The Fleetwood Mac song John McVie didn’t realise was about him

Music history is busy with drama. Bands across all genres and eras seem to be rife with stories of fallouts and fights, sometimes even totally destroying an entire group. Usually, they get into a series of blow-up arguments and have to decide to call the whole thing off. Normally, the working relationships become so totally impossible that the project has to cease existing. I mean, how could you stand in a studio and work alongside someone who hurt you so badly? How could you ever pen another song or write about the situation with the culprit present? Well, it seems that Fleetwood Mac were always immune to that.

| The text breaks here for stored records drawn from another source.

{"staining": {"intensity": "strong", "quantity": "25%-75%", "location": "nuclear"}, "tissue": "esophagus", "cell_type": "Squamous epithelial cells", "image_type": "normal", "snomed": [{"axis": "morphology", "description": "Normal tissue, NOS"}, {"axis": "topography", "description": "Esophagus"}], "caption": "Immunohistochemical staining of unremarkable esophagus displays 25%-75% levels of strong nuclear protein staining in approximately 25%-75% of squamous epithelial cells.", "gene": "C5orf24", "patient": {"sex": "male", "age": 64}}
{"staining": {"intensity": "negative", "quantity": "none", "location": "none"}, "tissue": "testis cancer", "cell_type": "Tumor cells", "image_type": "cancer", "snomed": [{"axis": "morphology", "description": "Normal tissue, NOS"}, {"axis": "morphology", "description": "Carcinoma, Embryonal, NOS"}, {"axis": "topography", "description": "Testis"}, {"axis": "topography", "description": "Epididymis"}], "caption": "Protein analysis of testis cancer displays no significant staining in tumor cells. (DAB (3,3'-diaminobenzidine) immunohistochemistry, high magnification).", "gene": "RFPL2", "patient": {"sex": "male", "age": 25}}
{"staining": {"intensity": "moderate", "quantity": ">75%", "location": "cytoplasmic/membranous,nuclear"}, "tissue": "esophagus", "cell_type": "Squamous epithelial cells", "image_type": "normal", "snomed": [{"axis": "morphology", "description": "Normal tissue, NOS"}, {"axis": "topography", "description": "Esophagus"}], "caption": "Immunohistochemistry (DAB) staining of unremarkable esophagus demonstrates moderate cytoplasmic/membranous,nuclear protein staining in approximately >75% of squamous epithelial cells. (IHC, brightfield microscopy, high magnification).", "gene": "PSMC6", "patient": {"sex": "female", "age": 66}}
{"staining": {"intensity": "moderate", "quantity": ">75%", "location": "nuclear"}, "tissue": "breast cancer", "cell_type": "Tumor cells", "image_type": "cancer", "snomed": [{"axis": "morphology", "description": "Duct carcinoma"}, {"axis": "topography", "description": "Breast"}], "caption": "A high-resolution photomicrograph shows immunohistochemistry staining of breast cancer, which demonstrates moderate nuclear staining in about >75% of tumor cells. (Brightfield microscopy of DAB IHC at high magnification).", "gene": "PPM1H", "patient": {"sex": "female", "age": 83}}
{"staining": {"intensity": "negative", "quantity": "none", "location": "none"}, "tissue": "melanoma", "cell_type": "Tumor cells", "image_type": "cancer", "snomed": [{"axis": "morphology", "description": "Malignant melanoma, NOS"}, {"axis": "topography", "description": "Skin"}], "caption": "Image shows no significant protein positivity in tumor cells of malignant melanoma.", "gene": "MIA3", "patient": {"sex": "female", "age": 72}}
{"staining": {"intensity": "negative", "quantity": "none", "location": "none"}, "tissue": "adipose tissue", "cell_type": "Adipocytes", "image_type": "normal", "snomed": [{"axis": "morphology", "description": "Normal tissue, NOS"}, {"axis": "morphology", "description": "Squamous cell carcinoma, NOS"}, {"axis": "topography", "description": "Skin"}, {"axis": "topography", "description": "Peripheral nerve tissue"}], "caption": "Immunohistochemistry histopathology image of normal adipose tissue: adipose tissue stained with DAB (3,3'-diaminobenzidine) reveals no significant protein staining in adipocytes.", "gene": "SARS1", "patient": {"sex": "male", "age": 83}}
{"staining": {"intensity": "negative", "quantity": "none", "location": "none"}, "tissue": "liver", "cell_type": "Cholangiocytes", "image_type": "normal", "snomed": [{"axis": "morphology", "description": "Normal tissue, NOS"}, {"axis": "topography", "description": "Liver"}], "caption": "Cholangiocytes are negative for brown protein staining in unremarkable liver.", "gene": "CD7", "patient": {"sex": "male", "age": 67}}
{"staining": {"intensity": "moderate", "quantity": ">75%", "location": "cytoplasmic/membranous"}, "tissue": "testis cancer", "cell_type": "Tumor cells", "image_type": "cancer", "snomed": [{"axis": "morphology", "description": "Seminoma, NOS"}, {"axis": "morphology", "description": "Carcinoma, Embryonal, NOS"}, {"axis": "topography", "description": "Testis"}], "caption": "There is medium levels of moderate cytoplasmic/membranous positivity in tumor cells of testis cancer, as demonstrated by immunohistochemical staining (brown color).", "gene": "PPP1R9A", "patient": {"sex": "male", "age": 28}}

The band went through the worst, time and time again, but stuck it out regardless. Stories of the Rumours sessions especially are now infamous, making it mindboggling that those fights weren’t the end of it all. Really, they should serve as the ultimate cautionary tale about mixing business and pleasure, reminding everyone that dating your co-worker or bandmate is not a good idea. But when the music was that good, and their career as a group managed to endure way beyond those 1976 sessions, they’re the exception to the rule.

The story goes that before Rumours, Fleetwood Mac was a band of couples. Christine and John McVie had been married for eight years. Stevie Nicks and Lindsey Buckingham were brought into the group as a package deal, having been dating and making music together since 1966. Mick Fleetwood was really the only free agent, but his moment for chaos would come in 1977 when he and Nicks had an affair.

For a while, that had worked great. But when it came to making Rumours, every single dynamic seemed to blow up. Nicks and Buckingham split and began writing increasingly callous songs about each other, like ‘Go Your Own Way’ or ‘Dreams’. However, at least they were open about their drama. The McVie’s tracks the other hand, were being more covert and infinitely crueler.

Christine McVie’s songs on the record always feel overwhelmingly optimistic and light amongst the drama. There’s the beautiful ballad, ‘Songbird’, or the seductive ‘You Make Loving Fun’. There’s also ‘Don’t Stop’, a track that has become the ultimate anthem for attempting to look on the bright side and keep on keeping on. It feels like a totally harmless track but actually contains a veiled knife.

Both ‘You Make Loving Fun’ and ‘Don’t Stop’ were written while McVie was having an affair with the band’s lighting guy Curry Grant. Her husband didn’t find out until the recording sessions when he was then forced to endure playing on songs his wife wrote about another man.

In this context, ‘Don’t Stop’ feels somewhat passive-aggressive. “Why not think about times to come / And not about the things that you’ve done,” McVie sings as if she’s trying to will forgiveness from both herself and her husband. It gets even worse when she sings, “I know you don’t believe that it’s true / I never meant any harm to you,” as a clear message to the man she cheated on. As if trying to gloss over her infidelity with an air of lightness and joy, ‘Don’t Stop’ is her attempt to make things better, as she didn’t make things bad.

It took her husband a while to cotton on to the message, unlike ‘You Make Loving Fun’, which is the song that blew up the marriage. “I never put that together,” he told Mojo in 2015. “I’ve been playing it for years, and it wasn’t until somebody told me, ‘Chris wrote that about you.’ Oh really?”

Maybe what you don’t know can’t hurt you, and maybe not realising the true nature of the song made it easier for the McVie’s to keep playing the hit over and over for decades. Their marriage, however, couldn’t be saved by blissful ignorance. In 1977, the pair divorced but somehow managed to keep their working relationship intact.